Copy the records word for word, starting with the line containing "pose: elev=119.2 azim=119.0" and ending with the line containing "Dot at: (419, 322)", both included.

------------------------------------------------------------

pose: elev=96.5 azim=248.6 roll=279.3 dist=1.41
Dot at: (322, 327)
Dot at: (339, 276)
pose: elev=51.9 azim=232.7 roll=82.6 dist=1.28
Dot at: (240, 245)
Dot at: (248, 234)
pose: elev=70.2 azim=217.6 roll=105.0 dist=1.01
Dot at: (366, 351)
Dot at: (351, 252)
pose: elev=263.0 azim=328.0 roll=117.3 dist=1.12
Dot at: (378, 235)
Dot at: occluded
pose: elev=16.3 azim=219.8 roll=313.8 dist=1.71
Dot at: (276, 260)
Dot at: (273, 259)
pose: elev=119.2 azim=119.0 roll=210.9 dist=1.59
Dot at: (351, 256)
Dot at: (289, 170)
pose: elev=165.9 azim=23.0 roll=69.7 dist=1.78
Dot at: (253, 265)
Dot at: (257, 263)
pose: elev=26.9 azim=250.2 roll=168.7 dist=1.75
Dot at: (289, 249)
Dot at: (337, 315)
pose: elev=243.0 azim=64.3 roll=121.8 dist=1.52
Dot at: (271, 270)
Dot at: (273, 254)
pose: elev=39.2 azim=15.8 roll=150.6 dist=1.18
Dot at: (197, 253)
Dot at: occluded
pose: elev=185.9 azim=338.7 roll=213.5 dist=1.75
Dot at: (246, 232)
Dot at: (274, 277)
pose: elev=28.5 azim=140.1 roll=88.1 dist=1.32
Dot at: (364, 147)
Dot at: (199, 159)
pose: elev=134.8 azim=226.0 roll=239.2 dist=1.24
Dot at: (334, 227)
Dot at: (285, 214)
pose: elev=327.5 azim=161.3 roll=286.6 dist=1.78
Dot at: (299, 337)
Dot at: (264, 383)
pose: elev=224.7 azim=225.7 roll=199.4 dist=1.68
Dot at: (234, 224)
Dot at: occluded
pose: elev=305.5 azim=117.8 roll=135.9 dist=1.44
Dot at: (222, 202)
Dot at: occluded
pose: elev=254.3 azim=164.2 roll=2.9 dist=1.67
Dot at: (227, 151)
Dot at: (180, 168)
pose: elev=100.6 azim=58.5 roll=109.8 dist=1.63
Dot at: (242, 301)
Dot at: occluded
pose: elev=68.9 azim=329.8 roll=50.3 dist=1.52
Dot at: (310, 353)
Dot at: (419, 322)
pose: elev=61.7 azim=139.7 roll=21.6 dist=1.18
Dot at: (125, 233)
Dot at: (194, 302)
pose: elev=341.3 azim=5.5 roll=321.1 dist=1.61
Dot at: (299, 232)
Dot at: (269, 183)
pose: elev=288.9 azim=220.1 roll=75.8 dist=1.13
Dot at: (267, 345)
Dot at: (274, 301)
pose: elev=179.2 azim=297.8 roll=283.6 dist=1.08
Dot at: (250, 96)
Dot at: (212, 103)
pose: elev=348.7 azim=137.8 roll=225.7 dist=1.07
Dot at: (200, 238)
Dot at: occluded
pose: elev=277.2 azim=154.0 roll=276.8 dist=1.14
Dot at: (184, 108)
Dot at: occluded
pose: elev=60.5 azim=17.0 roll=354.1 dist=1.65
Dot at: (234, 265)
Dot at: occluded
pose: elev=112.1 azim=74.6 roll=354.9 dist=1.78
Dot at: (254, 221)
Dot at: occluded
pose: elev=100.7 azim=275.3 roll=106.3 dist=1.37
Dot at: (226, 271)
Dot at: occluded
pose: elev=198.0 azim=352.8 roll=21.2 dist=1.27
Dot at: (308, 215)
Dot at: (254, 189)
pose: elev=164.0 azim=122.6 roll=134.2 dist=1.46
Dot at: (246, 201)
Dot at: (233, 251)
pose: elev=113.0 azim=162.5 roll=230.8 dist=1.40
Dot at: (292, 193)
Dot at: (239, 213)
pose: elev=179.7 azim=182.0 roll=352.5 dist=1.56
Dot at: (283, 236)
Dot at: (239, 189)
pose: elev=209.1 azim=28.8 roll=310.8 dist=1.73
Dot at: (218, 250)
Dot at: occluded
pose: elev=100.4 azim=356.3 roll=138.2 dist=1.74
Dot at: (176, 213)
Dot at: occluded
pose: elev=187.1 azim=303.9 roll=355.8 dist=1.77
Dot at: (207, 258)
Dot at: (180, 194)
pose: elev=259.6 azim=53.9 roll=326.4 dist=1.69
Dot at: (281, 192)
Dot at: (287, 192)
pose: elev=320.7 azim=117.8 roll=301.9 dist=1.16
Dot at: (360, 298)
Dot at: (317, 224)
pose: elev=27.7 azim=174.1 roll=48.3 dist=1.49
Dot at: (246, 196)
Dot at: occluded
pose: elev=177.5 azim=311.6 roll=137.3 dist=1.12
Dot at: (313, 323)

------------------------------------------------------------

- Result of the exercise -
pose: elev=119.2 azim=119.0 roll=210.9 dist=1.59
Dot at: (351, 256)
Dot at: (289, 170)
pose: elev=165.9 azim=23.0 roll=69.7 dist=1.78
Dot at: (253, 265)
Dot at: (257, 263)
pose: elev=26.9 azim=250.2 roll=168.7 dist=1.75
Dot at: (289, 249)
Dot at: (337, 315)
pose: elev=243.0 azim=64.3 roll=121.8 dist=1.52
Dot at: (271, 270)
Dot at: (273, 254)
pose: elev=39.2 azim=15.8 roll=150.6 dist=1.18
Dot at: (197, 253)
Dot at: occluded
pose: elev=185.9 azim=338.7 roll=213.5 dist=1.75
Dot at: (246, 232)
Dot at: (274, 277)
pose: elev=28.5 azim=140.1 roll=88.1 dist=1.32
Dot at: (364, 147)
Dot at: (199, 159)
pose: elev=134.8 azim=226.0 roll=239.2 dist=1.24
Dot at: (334, 227)
Dot at: (285, 214)
pose: elev=327.5 azim=161.3 roll=286.6 dist=1.78
Dot at: (299, 337)
Dot at: (264, 383)
pose: elev=224.7 azim=225.7 roll=199.4 dist=1.68
Dot at: (234, 224)
Dot at: occluded
pose: elev=305.5 azim=117.8 roll=135.9 dist=1.44
Dot at: (222, 202)
Dot at: occluded
pose: elev=254.3 azim=164.2 roll=2.9 dist=1.67
Dot at: (227, 151)
Dot at: (180, 168)
pose: elev=100.6 azim=58.5 roll=109.8 dist=1.63
Dot at: (242, 301)
Dot at: occluded
pose: elev=68.9 azim=329.8 roll=50.3 dist=1.52
Dot at: (310, 353)
Dot at: (419, 322)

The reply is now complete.